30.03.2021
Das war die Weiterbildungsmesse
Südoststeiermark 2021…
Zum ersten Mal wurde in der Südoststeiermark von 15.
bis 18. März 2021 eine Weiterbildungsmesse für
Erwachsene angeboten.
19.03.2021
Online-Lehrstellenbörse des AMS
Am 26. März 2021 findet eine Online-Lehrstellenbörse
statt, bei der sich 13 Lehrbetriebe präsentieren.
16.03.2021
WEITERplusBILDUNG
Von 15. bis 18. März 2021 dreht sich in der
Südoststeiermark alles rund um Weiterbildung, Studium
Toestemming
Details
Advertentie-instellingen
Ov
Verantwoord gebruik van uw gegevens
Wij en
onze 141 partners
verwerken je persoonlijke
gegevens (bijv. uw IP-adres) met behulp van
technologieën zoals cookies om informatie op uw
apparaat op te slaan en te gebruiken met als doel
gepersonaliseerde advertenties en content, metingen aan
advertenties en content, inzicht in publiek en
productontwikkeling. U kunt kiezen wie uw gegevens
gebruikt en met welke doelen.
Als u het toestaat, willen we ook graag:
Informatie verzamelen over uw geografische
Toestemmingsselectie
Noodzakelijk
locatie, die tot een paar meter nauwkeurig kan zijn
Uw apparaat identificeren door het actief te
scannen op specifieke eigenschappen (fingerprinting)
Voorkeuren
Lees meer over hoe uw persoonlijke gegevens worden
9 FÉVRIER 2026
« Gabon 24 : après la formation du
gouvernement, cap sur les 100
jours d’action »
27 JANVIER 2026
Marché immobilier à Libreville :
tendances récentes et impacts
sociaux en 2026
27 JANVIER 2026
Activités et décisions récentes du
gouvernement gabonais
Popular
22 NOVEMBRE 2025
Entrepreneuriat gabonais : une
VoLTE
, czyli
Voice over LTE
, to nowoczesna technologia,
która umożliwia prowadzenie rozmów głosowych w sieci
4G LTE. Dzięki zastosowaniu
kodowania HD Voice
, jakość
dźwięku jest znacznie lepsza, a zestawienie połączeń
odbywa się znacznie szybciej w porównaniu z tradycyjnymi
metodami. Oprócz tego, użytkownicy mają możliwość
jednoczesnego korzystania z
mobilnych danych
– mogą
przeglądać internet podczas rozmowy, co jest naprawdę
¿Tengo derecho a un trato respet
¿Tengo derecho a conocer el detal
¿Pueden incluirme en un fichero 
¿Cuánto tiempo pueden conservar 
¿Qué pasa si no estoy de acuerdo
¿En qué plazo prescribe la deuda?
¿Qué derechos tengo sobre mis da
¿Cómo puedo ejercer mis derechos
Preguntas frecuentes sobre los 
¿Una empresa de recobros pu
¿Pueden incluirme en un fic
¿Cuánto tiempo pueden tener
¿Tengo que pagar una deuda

****************

» **Problem to work on**
Wherever a line in the entries holds "sobre", copy that line.

» **Task output**
¿Qué derechos tengo sobre mis da
Preguntas frecuentes sobre los 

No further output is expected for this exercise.